- Film poster
- Directed by: D. Ross Lederman
- Screenplay by: Tom Van Dycke
- Produced by: Ralph Cohn
- Starring: William Gargan Marguerite Churchill Gene Morgan
- Cinematography: George Meehan
- Edited by: William A. Lyon
- Production company: Columbia Pictures
- Distributed by: Columbia Pictures
- Release date: September 23, 1936;
- Running time: 59 minutes
- Country: United States
- Language: English

= Alibi for Murder =

1936 film

Alibi for Murder is a 1936 American crime film directed by D. Ross Lederman and starring William Gargan, Marguerite Churchill and Gene Morgan.

==Plot==
A radio newsman investigates the murder of a well-known inventor.

==Cast==
- William Gargan as Perry Travis
- Marguerite Churchill as Lois Allen
- Gene Morgan as Brainy Barker
- Romaine Callender as E.J. Easton
- Egon Brecher as Sir Conrad Stava
- Drue Leyton as Norma Foster
- Wade Boteler as Police L.t.

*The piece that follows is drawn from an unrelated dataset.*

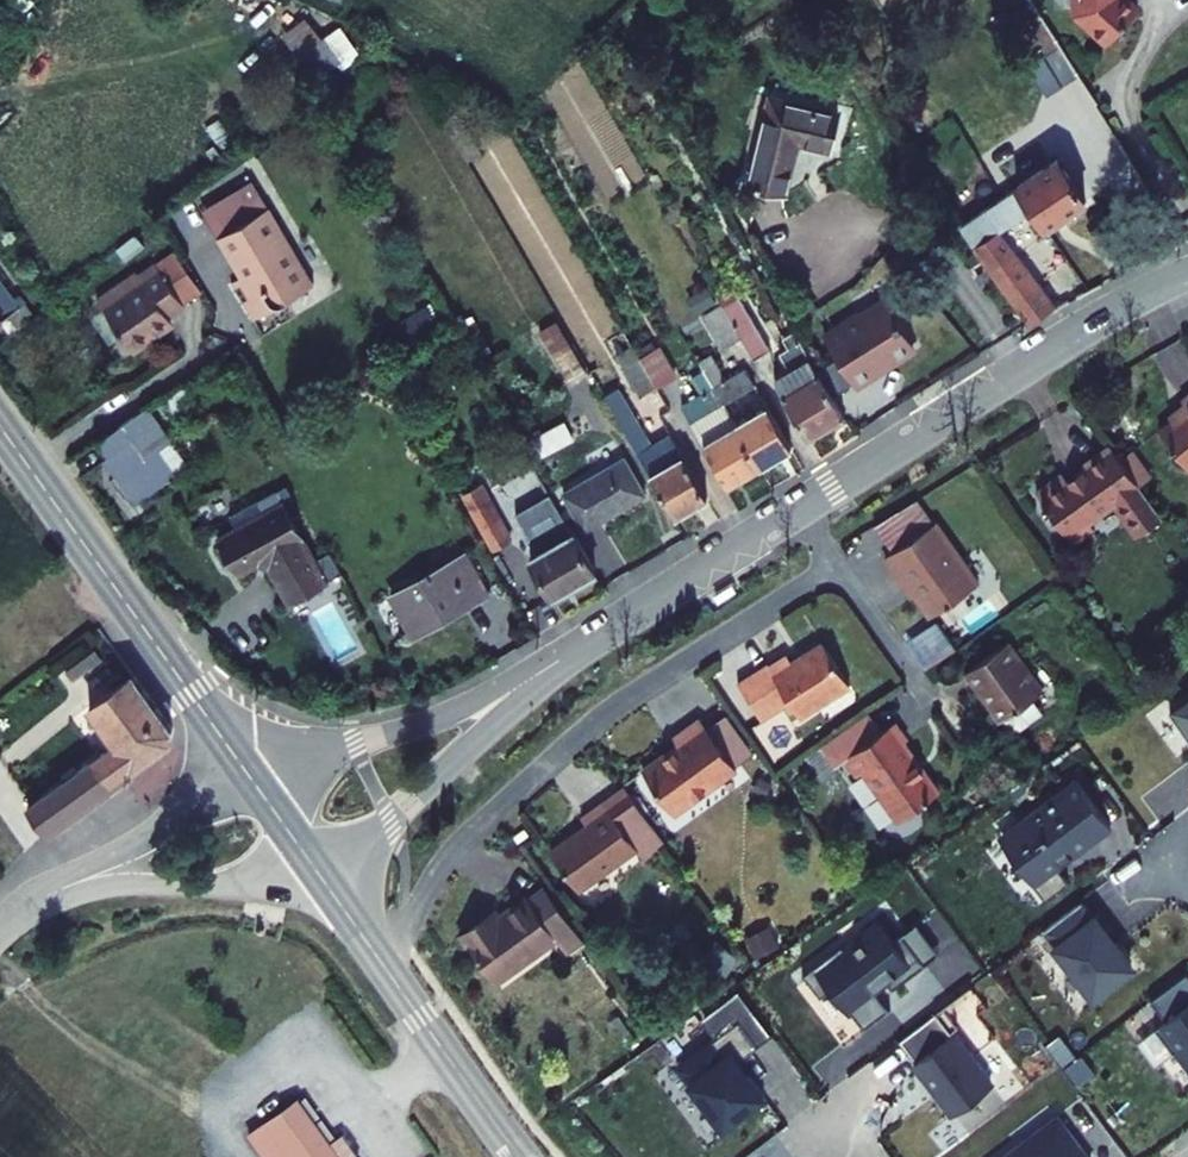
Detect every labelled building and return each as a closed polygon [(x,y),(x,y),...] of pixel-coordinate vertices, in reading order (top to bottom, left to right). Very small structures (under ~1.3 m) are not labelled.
[(1132,2),(1130,0),(1071,0),(1071,4),(1105,33),(1107,30),(1116,30),(1121,24),(1121,15),(1132,2)] [(584,66),(546,86),(605,200),(643,181),(584,66)] [(737,171),(774,180),(786,129),(820,137),(829,99),(758,84),(737,171)] [(1009,182),(954,218),(1022,319),(1045,304),(990,223),(1003,215),(1023,202),(1035,222),(1078,196),(1049,151),(1007,177),(1009,182)] [(221,242),(235,270),(247,295),(248,295),(248,296),(249,297),(250,298),(251,298),(252,298),(253,298),(254,298),(256,298),(261,308),(245,316),(264,354),(317,328),(300,290),(304,288),(283,246),(286,245),(272,217),(250,227),(221,242)] [(160,299),(175,287),(192,275),(164,236),(147,248),(130,260),(126,256),(88,284),(96,294),(127,336),(150,320),(147,315),(163,304),(160,299)] [(25,298),(21,292),(0,261),(0,315),(25,298)] [(726,291),(713,298),(732,333),(744,353),(757,345),(726,291)] [(715,343),(732,333),(713,298),(695,308),(715,343)] [(856,309),(817,331),(829,352),(844,379),(847,383),(869,371),(865,365),(906,342),(882,299),(858,313),(856,309)] [(408,341),(435,327),(424,307),(397,321),(408,341)] [(565,384),(584,374),(555,320),(536,331),(565,384)] [(806,365),(784,326),(776,331),(782,342),(769,349),(777,363),(762,373),(798,434),(834,414),(821,392),(806,365)] [(645,339),(628,349),(645,379),(662,369),(645,339)] [(697,346),(686,352),(702,381),(710,395),(740,378),(731,362),(712,372),(697,346)] [(645,379),(628,349),(613,358),(629,388),(645,379)] [(829,352),(806,365),(821,392),(844,379),(829,352)] [(118,494),(169,457),(140,416),(178,389),(165,369),(85,428),(96,446),(88,450),(118,494)] [(1185,469),(1187,467),(1187,373),(1162,395),(1167,403),(1137,426),(1151,443),(1145,454),(1148,463),(1157,465),(1167,462),(1175,456),(1185,469)] [(709,479),(747,460),(724,420),(710,395),(702,381),(669,400),(679,416),(674,417),(709,479)] [(629,398),(606,411),(661,509),(694,491),(657,428),(649,432),(629,398)] [(759,401),(724,420),(747,460),(782,442),(759,401)] [(573,402),(524,430),(545,466),(595,439),(573,402)] [(1109,424),(1098,431),(1115,455),(1126,447),(1109,424)] [(1147,507),(1130,484),(1092,433),(1062,454),(1066,458),(1050,469),(1046,464),(1020,482),(1057,532),(1077,517),(1074,510),(1105,489),(1129,520),(1147,507)] [(573,519),(628,491),(607,454),(554,485),(573,519)] [(461,471),(448,478),(481,537),(493,530),(484,513),(461,471)] [(249,551),(274,596),(306,576),(262,496),(201,531),(222,568),(249,551)] [(540,590),(581,566),(550,508),(508,531),(540,590)] [(896,594),(901,590),(918,612),(965,576),(919,515),(870,551),(881,566),(879,568),(896,594)] [(442,527),(368,571),(399,627),(473,587),(442,527)] [(757,655),(727,677),(755,715),(782,696),(792,709),(841,673),(811,633),(781,655),(776,647),(759,658),(757,655)] [(997,633),(955,664),(990,712),(994,708),(1005,723),(1034,701),(1023,686),(1033,678),(997,633)] [(53,729),(41,740),(0,771),(0,788),(13,806),(61,765),(74,754),(111,723),(138,695),(93,634),(48,668),(79,710),(53,729)] [(1187,741),(1187,695),(1166,710),(1187,741)] [(718,709),(699,723),(726,760),(745,746),(718,709)] [(635,766),(667,809),(728,763),(726,760),(699,723),(692,714),(664,734),(670,740),(635,766)] [(887,717),(836,754),(849,771),(858,765),(892,813),(930,785),(896,739),(901,735),(887,717)] [(806,761),(825,776),(834,764),(815,749),(806,761)] [(1060,771),(995,820),(1012,842),(999,852),(1029,892),(1053,873),(1042,858),(1095,818),(1060,771)] [(618,784),(577,815),(582,821),(546,848),(573,885),(651,828),(618,784)] [(511,821),(498,831),(504,839),(517,830),(511,821)] [(550,902),(539,887),(525,898),(522,895),(498,914),(485,924),(480,918),(458,934),(488,976),(509,961),(513,967),(552,939),(561,951),(577,939),(550,902)] [(1081,892),(1042,921),(1094,988),(1132,957),(1081,892)] [(819,1002),(829,994),(859,1031),(887,1009),(872,991),(882,983),(890,993),(927,963),(903,933),(895,939),(878,919),(801,980),(819,1002)] [(753,958),(778,947),(768,926),(743,936),(753,958)] [(1184,975),(1150,1000),(1163,1018),(1153,1025),(1187,1072),(1187,980),(1184,975)] [(927,1009),(889,1037),(947,1111),(983,1082),(927,1009)] [(715,1125),(756,1094),(729,1058),(749,1043),(730,1017),(669,1064),(715,1125)] [(246,1136),(261,1156),(357,1156),(341,1135),(327,1146),(295,1101),(246,1136)] [(1047,1113),(989,1156),(1080,1156),(1047,1113)]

Conroy
- Dwight Frye as McBride
- Raymond Lawrence as Harkness

==Critical reception==
Lionel Collier, for the British magazine, Picturegoer, described the film as "a modest thriller", and commented, "Red herrings are too plentifully drawn across the trail and artifice is too apparent to make the film more than mildly entertaining."